After thinking about it a little longer, I think that it's definitely
going to be better to add a separate switch for each of these.  ie,
harddrive --biospart=80p2 --dir=/
part / --size=1646 --onbiosdisk=82

This then keeps us from conflicting with anything that gets added to the
kernel at a later date and then makes it obvious that you parse the
biosdisk or biospart bit first and transform it to be a regular drive
name and only ever have to keep track of real drive names.  And we can
lose the whole eddify bit that I dislike :)

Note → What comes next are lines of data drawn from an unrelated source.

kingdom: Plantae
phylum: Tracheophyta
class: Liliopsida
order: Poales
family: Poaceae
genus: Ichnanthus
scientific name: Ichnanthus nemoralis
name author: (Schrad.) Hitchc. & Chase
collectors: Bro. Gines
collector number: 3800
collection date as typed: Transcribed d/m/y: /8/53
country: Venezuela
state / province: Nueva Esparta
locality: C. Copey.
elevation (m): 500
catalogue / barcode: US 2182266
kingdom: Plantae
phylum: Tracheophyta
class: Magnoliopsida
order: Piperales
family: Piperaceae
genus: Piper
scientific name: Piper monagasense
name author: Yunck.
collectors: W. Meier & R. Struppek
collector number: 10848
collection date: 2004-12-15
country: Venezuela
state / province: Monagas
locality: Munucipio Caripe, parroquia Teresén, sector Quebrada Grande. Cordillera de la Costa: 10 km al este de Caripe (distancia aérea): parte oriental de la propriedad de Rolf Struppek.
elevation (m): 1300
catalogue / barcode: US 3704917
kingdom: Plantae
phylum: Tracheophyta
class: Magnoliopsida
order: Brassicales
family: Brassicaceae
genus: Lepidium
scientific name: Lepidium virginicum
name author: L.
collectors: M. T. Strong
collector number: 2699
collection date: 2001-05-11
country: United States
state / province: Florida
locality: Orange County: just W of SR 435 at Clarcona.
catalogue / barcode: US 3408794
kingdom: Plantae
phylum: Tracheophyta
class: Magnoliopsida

> diff -urNp old-anaconda-10/loader2/eddsupport.c
> anaconda-10.0/loader2/eddsupport.c
> --- old-anaconda-10/loader2/eddsupport.c	1969-12-31
> 18:00:00.000000000 -0600
> +++ anaconda-10.0/loader2/eddsupport.c	2004-06-29 11:24:47.632167320
> -0600
> @@ -0,0 +1,464 @@
> +/* This is the top level function that creates the disk list present in
> the
> + system, checks to see if unique signatures exist on the disks at
> offset 0x1b8.
> + If unique signature exists then it will find out the BIOS disk80
> device by 
> + reading in the MBR sig and compare it against the signatures on the
> disks and
> + set the environment variable DISK80 to whatever the hd/sd name it has.
> If
> + unique signatures don't exist on the disks, then it will write unique 
> + signatures on the disks and  reboot */

Unfortunately, this is a bit of a non-starter for real inclusion.
Random reboots aren't at all guaranteed to get back into the
installation environment.  There's actually a pretty good chance that
they won't.  So, I think that instead, the proper course is if a bios
disk is specified that we can't determine, we just have to pop up a nice
error dialog.  

anaconda can't get into the business of being responsible for your
machine being set up properly to begin with (although it's conceivable
to add some stuff to make it easier to add unique sigs if you're in the
case where you don't have them; that shouldn't be the default behavior
though)

As far as the rest of the file is concerned, the bits for reading off a
disk, etc all seem fine.  The interface, though, still concerns me.  I
really do think that the better interface is to have something like a
probeBiosDisks() function that basically deciphers the mapping and puts
it in a static struct.  Then, we can just call getBiosDisk("80") which
would return sda or whatever.  eg, if I were to do it in pseudo-python
(which it obviously will have to be in C, but this should make how I'm
thinking clearer)

biosDisks = {}

def readDiskSig(disk):
  devnode = mknod(disk)
  f = open(devnode)
  f.lseek(offset)
  sig = f.read(numbytes)
  close(f)
  unlink(devnode)
  return sig

def probeBiosDisks():
  biossig = {}
  ignoredsig = []
  for disk in /sys/firmware/edd/int13_dev*:
    sig = read(disk/mbr_signature)
    if sig in ignoredsig:
      continue
    if sig in biossig.keys():
      log("warning: more than one disk with sig %s, ignoring")
      ignoredsig.append(sig)
      del biossig[sig]
      continue
    biossig[sig] = disk[-2:]

  for disk in disklist:
    sig = readDiskSig(disk)
    if sig in biossig.keys():
       bd = biosdisk[sig]
       biosDisks[bd] = disk

def getBiosDisk(disk):
  if disk in biosDisks.keys():
    return biosDisks[disk]

...

Then, it's easy enough to just put in the correct calls to getBiosDisk()
as necessary in the various places that handle other partitioning bits
now.

> diff -urNp old-anaconda-10/loader2/eddsupport.h
> anaconda-10.0/loader2/eddsupport.h
> --- old-anaconda-10/loader2/eddsupport.h	1969-12-31
> 18:00:00.000000000 -0600
> +++ anaconda-10.0/loader2/eddsupport.h	2004-06-29 09:53:18.000000000
> -0600
> @@ -0,0 +1,53 @@
> +#ifndef EDDSUPPORT_H
> +#define EDDSUPPORT_H
> +#include <stdio.h>
> +#include <string.h>
> +#include <unistd.h>
> +#include <fcntl.h>
> +#include <ctype.h>
> +#include <linux/types.h>
> +#include <sys/stat.h>
> +#include <sys/reboot.h>
> +#include <stdlib.h>
> +#include <kudzu/kudzu.h> 
> +#include "log.h"
> +#include "../isys/isys.h"

In general, we try to include headers in the appropriate .c files.
Otherwise, you get into some neat circular includes.